Any other information on results incl. tables

Tab. 1: Mutagenic response of ORGANOFUNCTIONAL SILANE A-1128 in the Ames Salmonella/microsome plate test. Given is the mean number of revertant (His+) colonies / 3 replicate plates (± SD) with different strains of S. typhimurium (experiment 1).

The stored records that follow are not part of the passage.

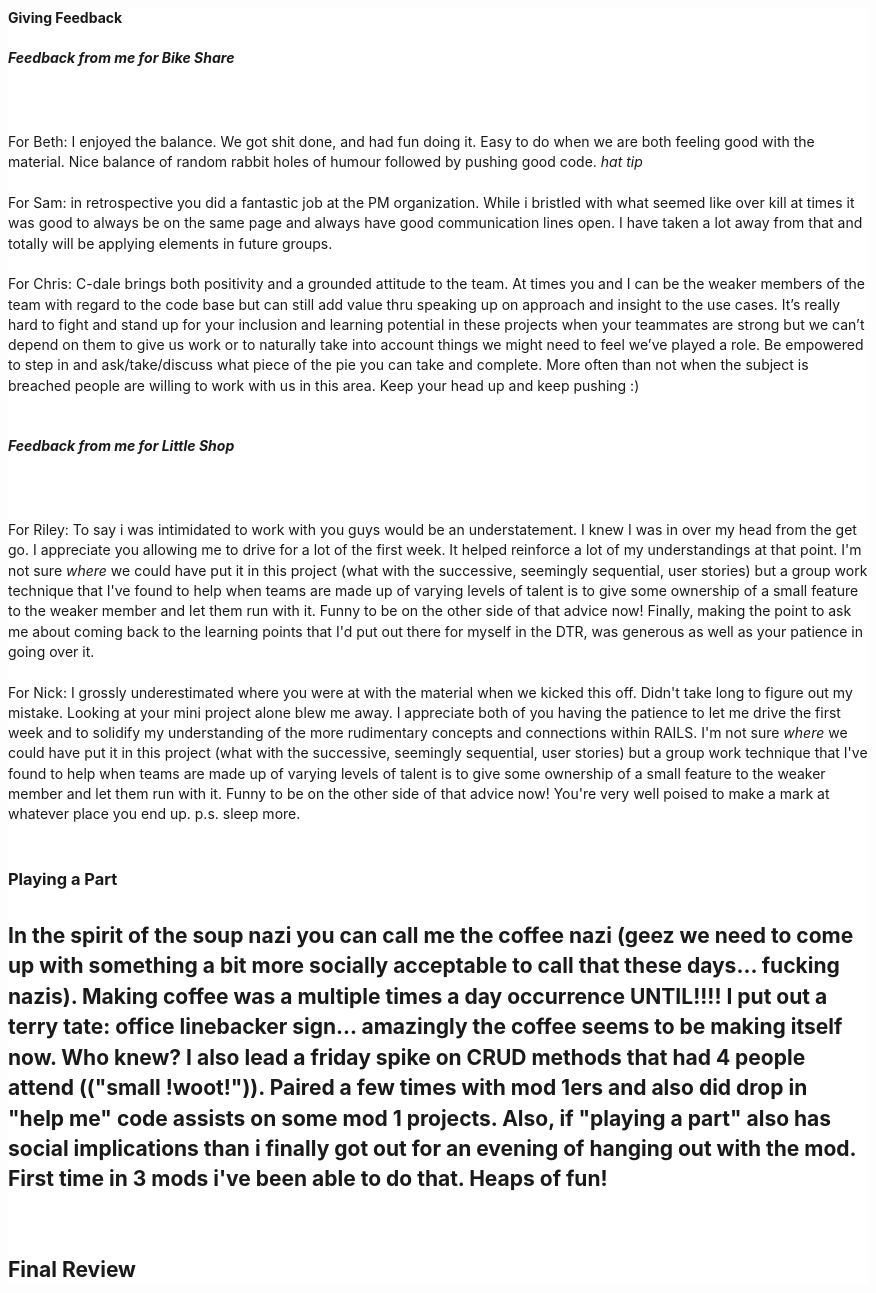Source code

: #### **Giving Feedback**
##### Feedback from me for Bike Share
<br /><br />
  For Beth: I enjoyed the balance. We got shit done, and had fun doing it.  Easy to do when we are both feeling good with the material.  Nice balance of random rabbit holes of humour followed by pushing good code.  *hat tip*
  <br /><br />
  For Sam: in retrospective you did a fantastic job at the PM organization.  While i bristled with what seemed like over kill at times it was good to always be on the same page and always have good communication lines open.  I have taken a lot away from that and totally will be applying elements in future groups.
<br /><br />
For Chris:  C-dale brings both positivity and a grounded attitude to the team. At times you and I can be the weaker members of the team with regard to the code base but can still add value thru speaking up on approach and insight to the use cases.  It’s really hard to fight and stand up for your inclusion and learning potential in these projects when your teammates are strong but we can’t depend on them to give us work or to naturally take into account things we might need to feel we’ve played a role.  Be empowered to step in and ask/take/discuss what piece of the pie you can take and complete.   More often than not when the subject is breached people are willing to work with us in this area.  Keep your head up and keep pushing :)
<br /><br />
##### Feedback from me for Little Shop
<br /><br />
  For Riley:  To say i was intimidated to work with you guys would be an understatement. I knew I was in over my head from the get go.  I appreciate you allowing me to drive for a lot of the first week. It helped reinforce a lot of my understandings at that point.  I'm not sure _where_ we could have put it in this project (what with the successive, seemingly sequential, user stories) but a group work technique that I've found to help when teams are made up of varying levels of talent is to give some ownership of a small feature to the weaker member and let them run with it.  Funny to be on the other side of that advice now!  Finally, making the point to ask me about coming back to the learning points that I'd put out there for myself in the DTR, was generous as well as your patience in going over it.
 <br /><br />
 For Nick: I grossly underestimated where you were at with the material when we kicked this off. Didn't take long to figure out my mistake.  Looking at your mini project alone blew me away.  I appreciate both of you having the patience to let me drive the first week and to solidify my understanding of the more rudimentary concepts and connections within RAILS. I'm not sure _where_ we could have put it in this project (what with the successive, seemingly sequential, user stories) but a group work technique that I've found to help when teams are made up of varying levels of talent is to give some ownership of a small feature to the weaker member and let them run with it. Funny to be on the other side of that advice now! You're very well poised to make a mark at whatever place you end up.
  p.s. sleep more.
  <br /><br />
### Playing a Part
In the spirit of the soup nazi you can call me the coffee nazi (geez we need to come up with something a bit more socially acceptable to call that these days... fucking nazis).  Making coffee was a multiple times a day occurrence UNTIL!!!! I put out a terry tate: office linebacker sign... amazingly the coffee seems to be making itself now. Who knew?  I also lead a friday spike on CRUD methods that had 4 people attend (("small !woot!")).  Paired a few times with mod 1ers and also did drop in "help me" code assists on some mod 1 projects.  Also, if "playing a part" also has social implications than i finally got out for an evening of hanging out with the mod.  First time in 3 mods i've been able to do that.  Heaps of fun!
<br /><br />
------------------
## Final Review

Dose [µg/plate]		TA1535		TA1537		TA100		TA98
		+ S9	- S9	+ S9	- S9	+ S9	- S9	+ S9	- S9
Test item	3.3	17 ± 5	16 ± 1	7 ± 3	6 ± 2	29 ± 6	21 ± 1	97 ± 7	88 ± 8
	10	20 ± 5	17 ± 3	6 ± 1	3 ± 2	27 ± 3	20 ± 2	97 ± 4	85 ± 10
	33	15 ± 5	15 ± 4	6 ± 1	4 ± 2	28 ± 1	21 ± 5	105 ± 4	85 ± 12
	100	16 ± 2	15 ± 6	9 ± 2	6 ± 1	29± 6	25 ± 3	112 ± 6	87 ± 1
	200	12 ± 3	9 ± 2	9 ± 1	6 ± 2	26 ± 6	22 ± 2	113 ± 6	75 ± 21
Solvent control		14 ± 1	19 ± 1	11 ± 1	4 ± 2	30 ± 5	22 ± 4	87 ± 6	89 ± 8
Positive control		282 ± 49	273 ± 15	902 ± 64	154 ± 22	362 ± 25	321 ± 34	585 ± 71	844 ± 99

 

Tab. 2: Mutagenic response of ORGANOFUNCTIONAL SILANE A-1128 in the Ames Salmonella/microsome plate test. Given is the mean number of revertant (His+) colonies / 3 replicate plates (± SD) with different strains of S. typhimurium (experiment 2).

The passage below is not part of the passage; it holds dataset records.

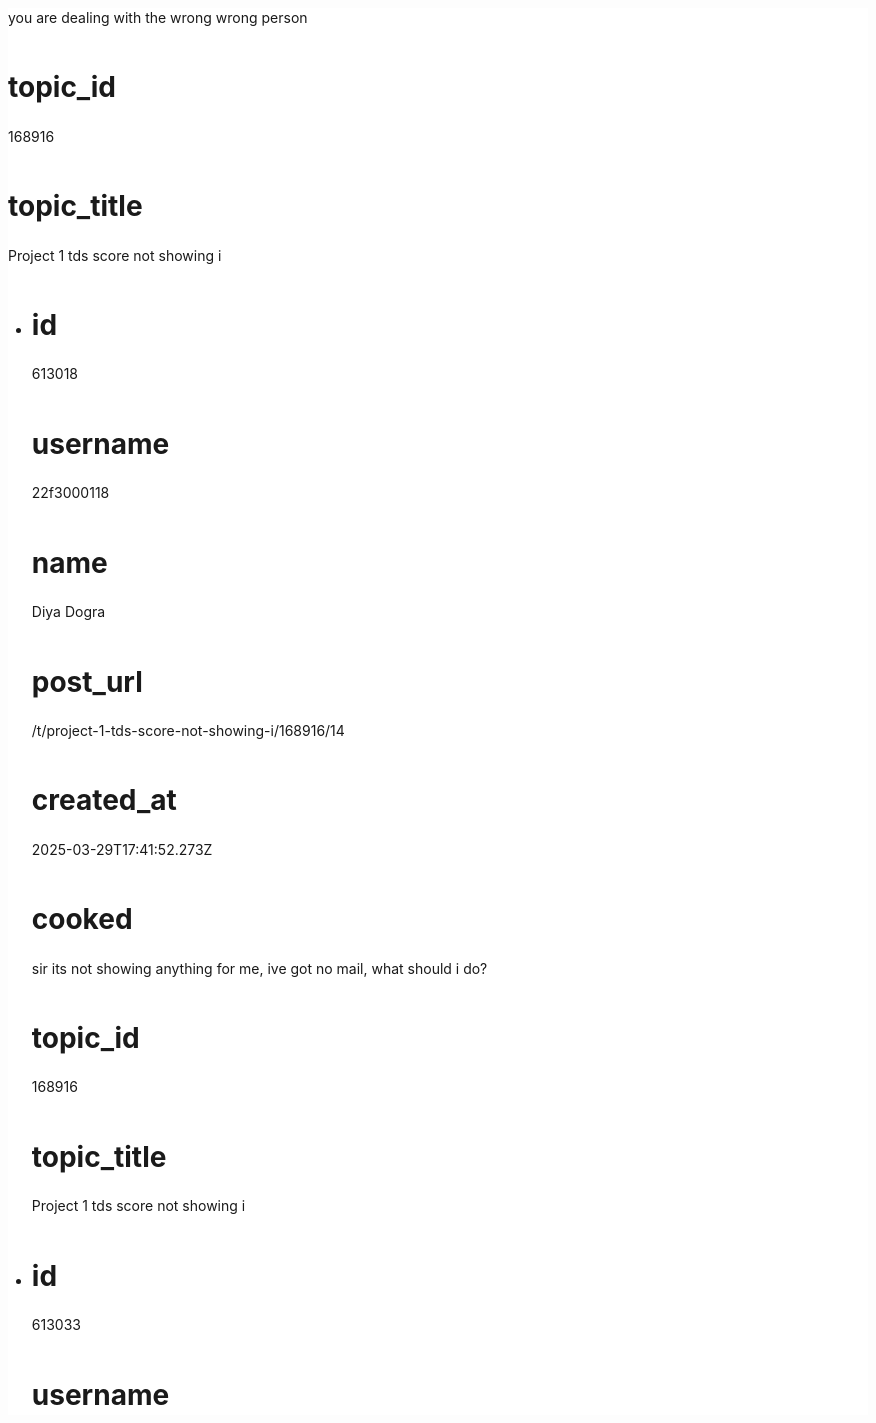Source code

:   <p>you are dealing with the wrong wrong person</p>
  
  # topic_id
  
  168916
  
  # topic_title
  
  Project 1 tds score not showing i
- # id
  
  613018
  
  # username
  
  22f3000118
  
  # name
  
  Diya Dogra
  
  # post_url
  
  /t/project-1-tds-score-not-showing-i/168916/14
  
  # created_at
  
  2025-03-29T17:41:52.273Z
  
  # cooked
  
  <p>sir its not showing anything for me, ive got no mail, what should i do?</p>
  
  # topic_id
  
  168916
  
  # topic_title
  
  Project 1 tds score not showing i
- # id
  
  613033
  
  # username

Dose [µg/plate]		TA1535		TA1537		TA100		TA98
		+ S9	- S9	+ S9	- S9	+ S9	- S9	+ S9	- S9
Test item	3.3	7 ± 2	9 ± 3	8 ± 3	6 ± 1	33 ± 2	32 ± 4	88 ± 7	80 ± 8
	10	7 ± 1	10 ± 4	8 ± 5	6 ± 3	30 ± 3	25 ± 3	84 ± 5	69 ± 3
	33	11 ± 2	9 ± 2	8 ± 3	5 ± 2	30 ± 8	22 ± 7	84 ± 8	63 ± 20
	100	11 ± 3	13 ± 1	10 ± 6	7 ± 1	32± 1	28 ± 6	100 ± 19	84 ± 10
	333	12 ± 2	6 ± 5	5 ± 2	3 ± 1	25 ± 5	19 ± 9	70 ± 2	40 ± 8
Solvent control		10 ± 1	8 ± 1	6 ± 2	7 ± 2	30 ± 6	27 ± 4	92 ± 26	80 ± 10
Positive control		252 ± 59	198 ± 28	1008 ± 10	145 ± 7	493 ± 20	443 ± 68	576 ± 13	1030 ± 18

 

Applicant's summary and conclusion

Conclusions:

Interpretation of results: negative with and without metabolic activation

The test item was tested for mutagenicity to bacteria according to the OECD TG 471 (1983) and in compliance with GLP. No additional strain for the detection of crosslinking agents was included into the study. No test material related increase in revertants was observed up to cytotoxic concentrations. Hence, the test item is not mutagenic under the conditions of the study.